The Hailey City Council voted unanimously Monday to vacate portions of the city’s right of way on a dead-end, block-long section of West Chestnut Street, thereby giving .12 acres of city property to Charlie and Lynn Holt, and the Goitiandia family’s Clear Creek Land Co.
The decision to narrow the right of way on Chestnut Street from 100 feet to 60 feet reversed a recommendation by the Hailey Planning and Zoning Commission last month to not give away city property, in case there is a need for it in the future.
The council agreed with engineer Bryan Yeager, who said on behalf of the Holts and Clear Creek that “the street doesn’t need 100 foot rights of way. There is no public benefit these 20-foot strips could convey to the city.”
However, the vacated 20-foot strip of land will prove beneficial to the Holts, who will now be able to build a garage at their personal residence, which is under renovation on the northeast corner of River Street and Chestnut Street.

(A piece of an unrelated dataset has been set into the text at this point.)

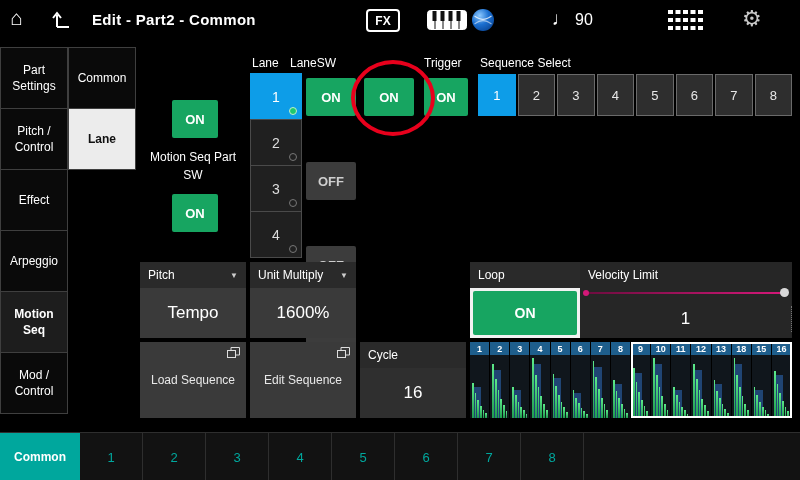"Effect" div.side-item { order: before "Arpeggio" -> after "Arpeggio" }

“This is a personal thing,” said Lynn Holt, while requesting that the land be vacated. “We found we had less property than we thought when we bought the property a year and a half ago.”
“We found we had less property than we thought when we bought the property a year and a half ago.”
The Holts said they had assumed, based on the location of a wooden fence on their property, that they had more room between their land and the street than they did.
They then researched city records and found that the nearby city right of way on Chestnut Street between Main Street and River Street had already been narrowed from 100 feet to 60 feet, in keeping with the city’s new standards for residential zones.
Only so-called “collector streets” such as Third Avenue, with substantially more traffic, are required to retain the original 100-foot right-of-way widths that were originally established in Hailey.
The City Council agreed to vacate the property to the landowners because keeping it would be of no public benefit, and because a sidewalk could still be built along the road with the remaining 60-foot right of way, if the city ever chooses to do so.
The land vacation was granted on the condition that the city be granted utility easements to service lines on what will now be private property, and that snow storage on the street not be hindered.
Hailey resident Peter Lobb protested the decision, saying the city should not set a precedent by giving away property.
“There are plenty of people in town who would want an additional 20 feet of property,” said Lobb. “There could be a time when the city could use that property.”
In other Hailey news:
- The City Council voted to approve Fay Matthies’ request to designate as “Serenity Place” a formerly unnamed private street with undeveloped lots that extends eastward onto the bench in Woodside subdivision.
- The City Council’s consent agenda for Oct. 7 included a payment of $46,353 for the installation of irrigation lines and landscaping at the circular planting area at the center of a roundabout at the corner of Fox Acres Road and Woodside Boulevard.
- The Hailey Welcome Center building at Hailey’s Wertheimer Park was awarded a LEED Silver Certification for energy efficiency, based on standards held by the Leadership in Energy and Environmental Design.